Exercise => Copy out the entries exactly, and wherever a picture appears, leave it out.

Records contained in a dataset =>
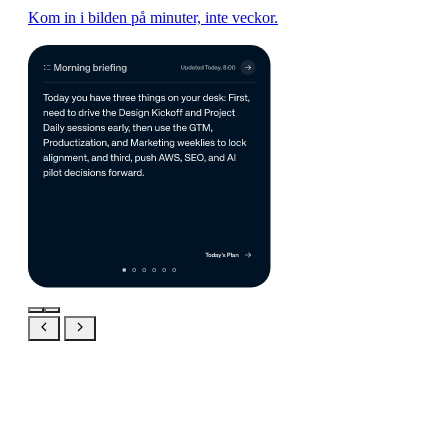
Kom in i bilden på minuter, inte veckor.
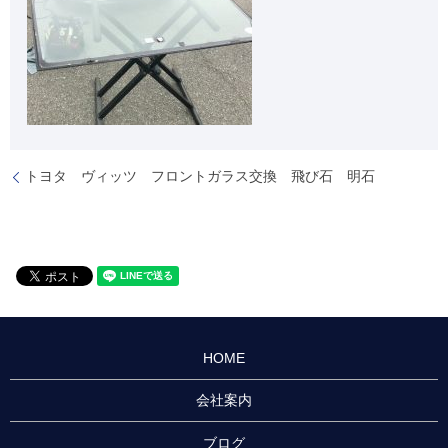
トヨタ ヴィッツ フロントガラス交換 飛び石 明石
HOME
会社案内
ブログ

Answer =>
Kom in i bilden på minuter, inte veckor.
トヨタ ヴィッツ フロントガラス交換 飛び石 明石
HOME
会社案内
ブログ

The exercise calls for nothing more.